**WHAT IS REQUIRED**
From the line containing "αναπληρωτής υπουργός Διοικητικής" to the very last line of the data below, transcribe everything exactly and nothing more.

**EXERCISE INPUTS**
==========
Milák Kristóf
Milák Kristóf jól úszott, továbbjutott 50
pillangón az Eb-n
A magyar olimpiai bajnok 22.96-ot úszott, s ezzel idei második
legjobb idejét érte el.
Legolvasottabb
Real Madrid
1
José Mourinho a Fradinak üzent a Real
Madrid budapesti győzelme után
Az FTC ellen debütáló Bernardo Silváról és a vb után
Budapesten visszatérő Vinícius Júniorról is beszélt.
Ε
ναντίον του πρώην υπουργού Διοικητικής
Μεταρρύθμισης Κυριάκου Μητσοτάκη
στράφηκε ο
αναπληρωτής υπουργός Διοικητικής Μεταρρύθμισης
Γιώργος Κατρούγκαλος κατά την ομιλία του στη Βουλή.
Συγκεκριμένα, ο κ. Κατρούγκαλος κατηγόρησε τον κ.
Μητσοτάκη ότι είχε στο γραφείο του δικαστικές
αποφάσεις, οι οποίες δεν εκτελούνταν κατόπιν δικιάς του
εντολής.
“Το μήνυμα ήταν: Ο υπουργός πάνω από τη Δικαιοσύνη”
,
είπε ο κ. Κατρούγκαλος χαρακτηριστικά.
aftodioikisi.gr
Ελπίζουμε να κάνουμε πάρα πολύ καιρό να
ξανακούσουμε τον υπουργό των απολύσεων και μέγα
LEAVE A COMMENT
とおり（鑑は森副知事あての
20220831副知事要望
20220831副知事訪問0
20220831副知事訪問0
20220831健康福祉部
==========
**EXERCISE ANSWER**
αναπληρωτής υπουργός Διοικητικής Μεταρρύθμισης
Γιώργος Κατρούγκαλος κατά την ομιλία του στη Βουλή.
Συγκεκριμένα, ο κ. Κατρούγκαλος κατηγόρησε τον κ.
Μητσοτάκη ότι είχε στο γραφείο του δικαστικές
αποφάσεις, οι οποίες δεν εκτελούνταν κατόπιν δικιάς του
εντολής.
“Το μήνυμα ήταν: Ο υπουργός πάνω από τη Δικαιοσύνη”
,
είπε ο κ. Κατρούγκαλος χαρακτηριστικά.
aftodioikisi.gr
Ελπίζουμε να κάνουμε πάρα πολύ καιρό να
ξανακούσουμε τον υπουργό των απολύσεων και μέγα
LEAVE A COMMENT
とおり（鑑は森副知事あての
20220831副知事要望
20220831副知事訪問0
20220831副知事訪問0
20220831健康福祉部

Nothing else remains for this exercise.